Traditional companies like Coca-Cola Co and Anheuser Busch Inbev are still interested in exploring cannabis-infused products. The downturn, however, likely limits how much capital they want to bet. That’s a terrific situation for Hexo Corp (TSX:HEXO)(NYSE:HEXO).
Pick this pot stock
Hexo’s business model is perfect for this environment. Most pot producers decided to ramp production as quickly as possible, formulating their own brands to sell to consumers. As commoditization hits, branding will be the best way to prevent price erosion.
But ask yourself this: what are consumers more likely to buy, a pot product from an established brand like Molson Coors Beverage Co, or a pot product from an unknown cannabis start-up? Hexo is betting on the former.
Rather than doing everything itself, Hexo simply built the underlying infrastructure, including grow facilities, research and development departments, and packaging and distribution centers. It then partners with larger brands that consumers already know and love. Molson Coors was actually one of its first partners.
It’s a win-win situation.
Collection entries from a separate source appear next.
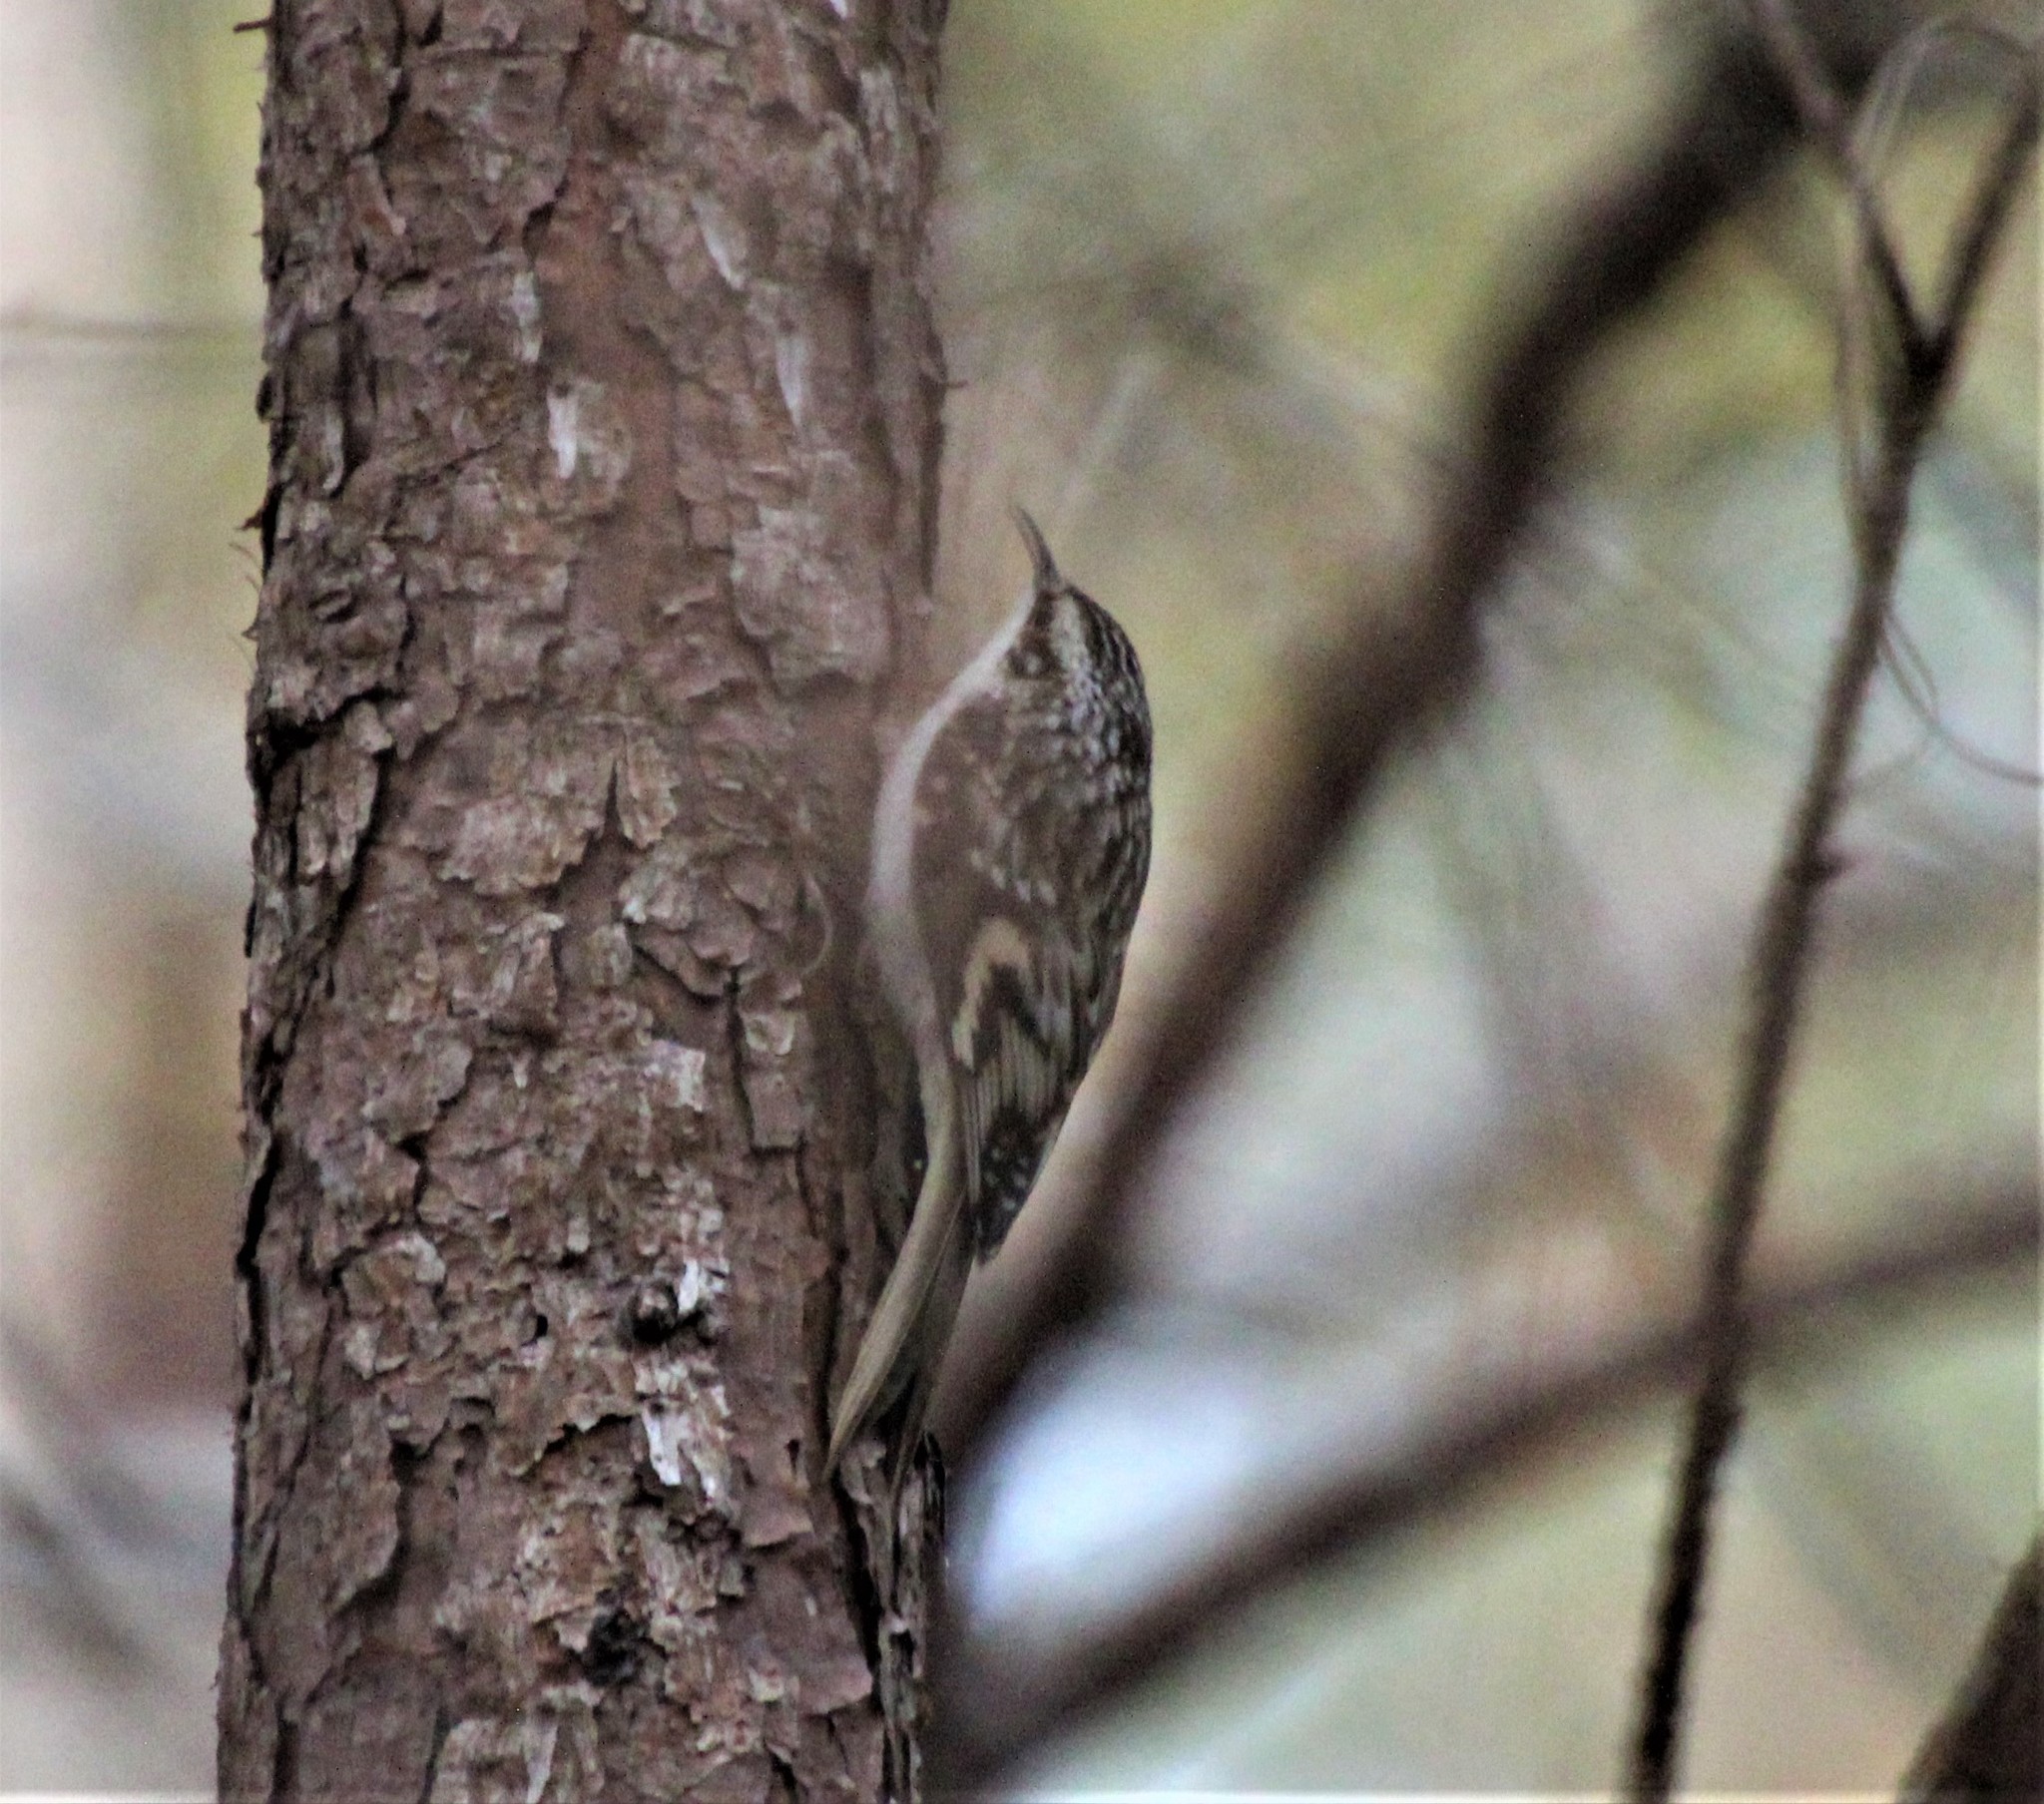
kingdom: Animalia
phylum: Chordata
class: Aves
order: Passeriformes
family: Certhiidae
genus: Certhia
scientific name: Certhia americana
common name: Brown creeper
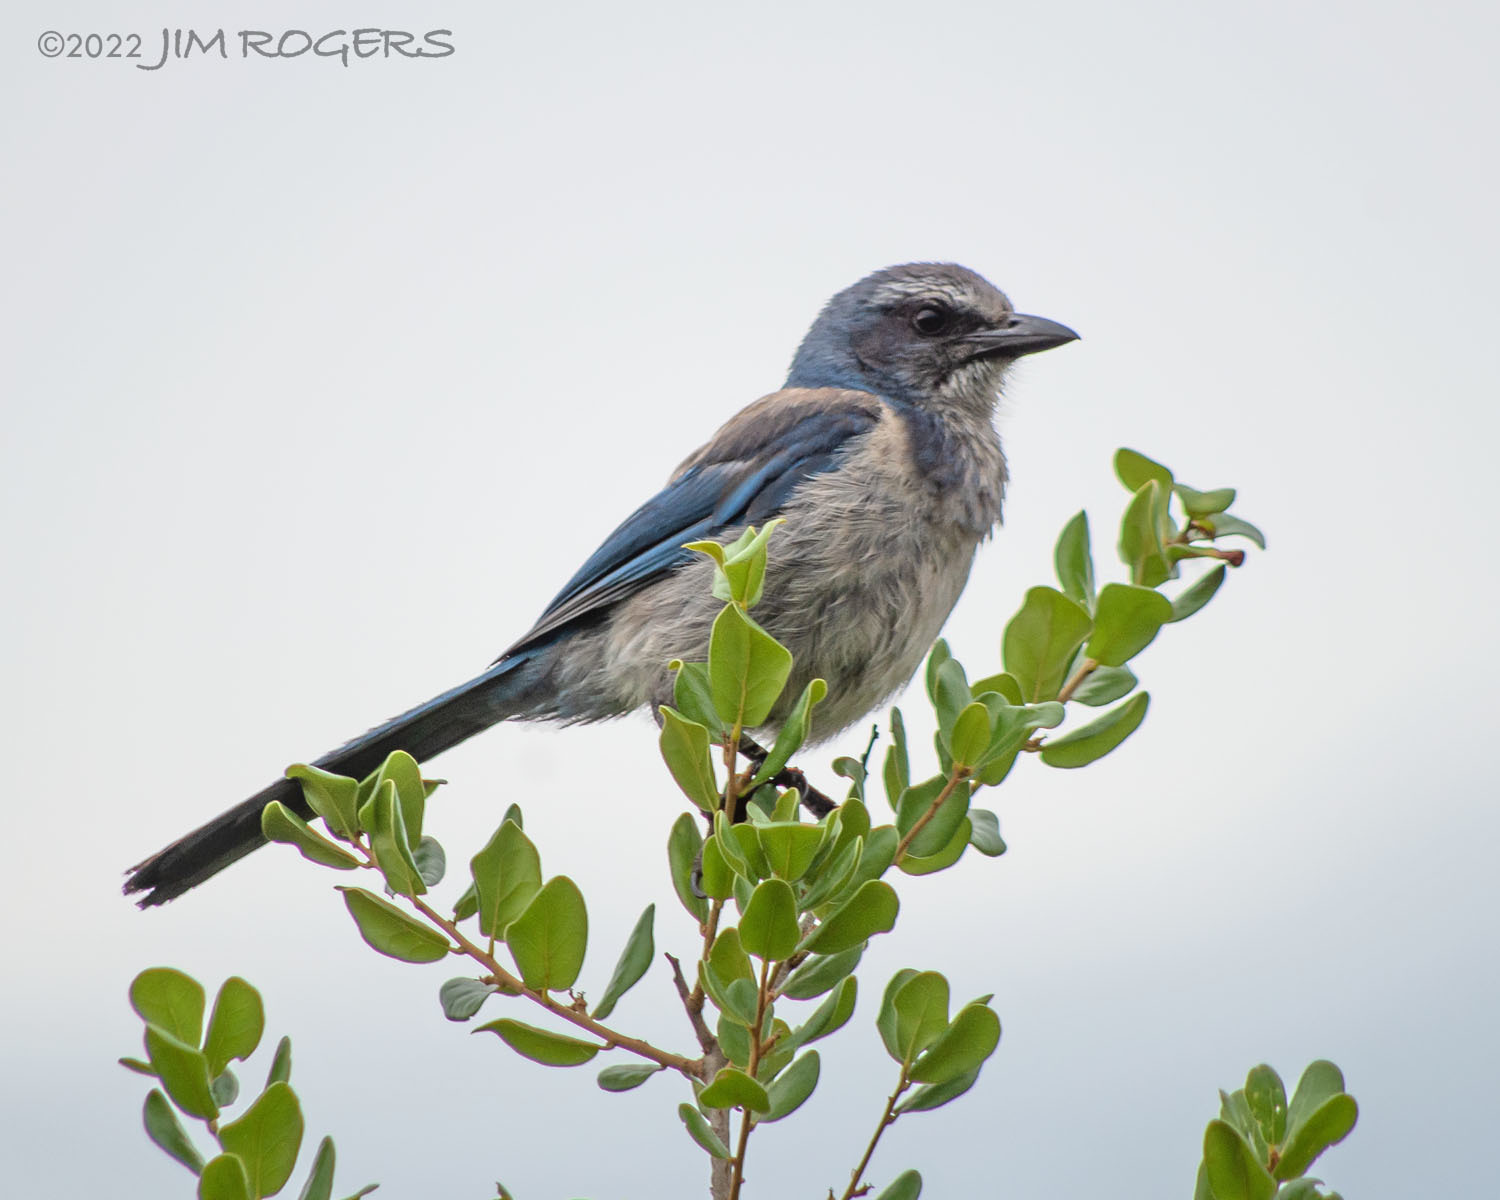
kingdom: Animalia
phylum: Chordata
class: Aves
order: Passeriformes
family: Corvidae
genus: Aphelocoma
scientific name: Aphelocoma coerulescens
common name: Florida scrub jay
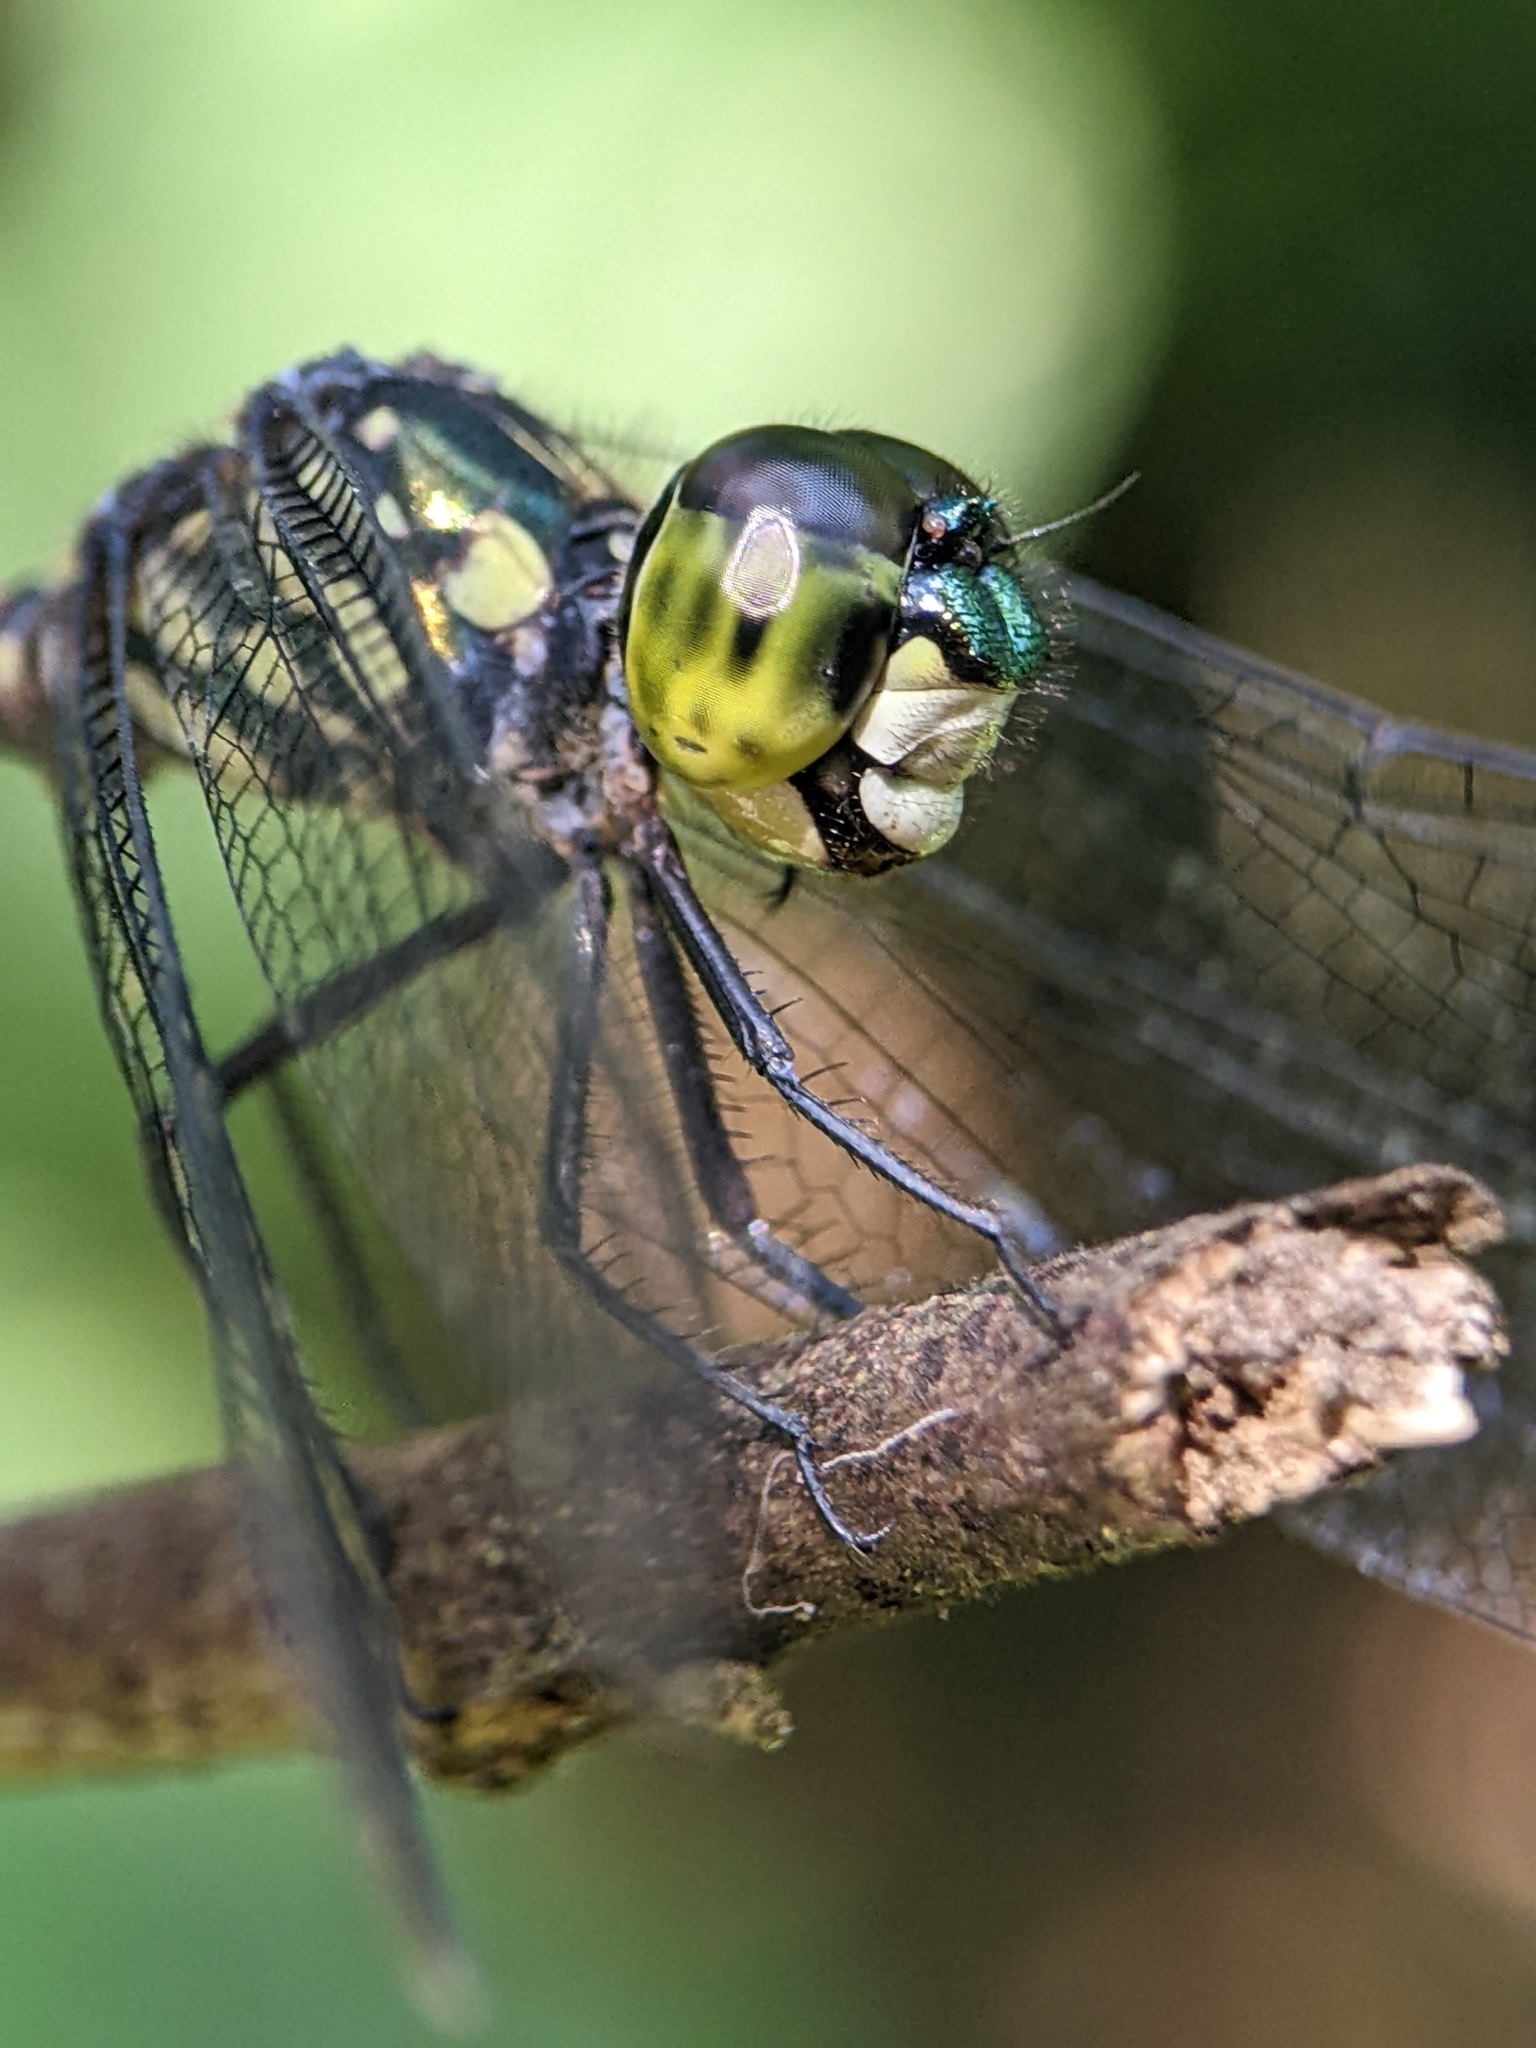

Hexo can launch branded products with globally recognized names. The partners, meanwhile, don’t need to invest hundreds of millions of dollars to scale their own pot operations.
While pot demand is on the rise, capital is drying up. That’s a perfect scenario to enable Hexo to attract additional Fortune 500 partners and capture market share with trusted products that have existing brand loyalty.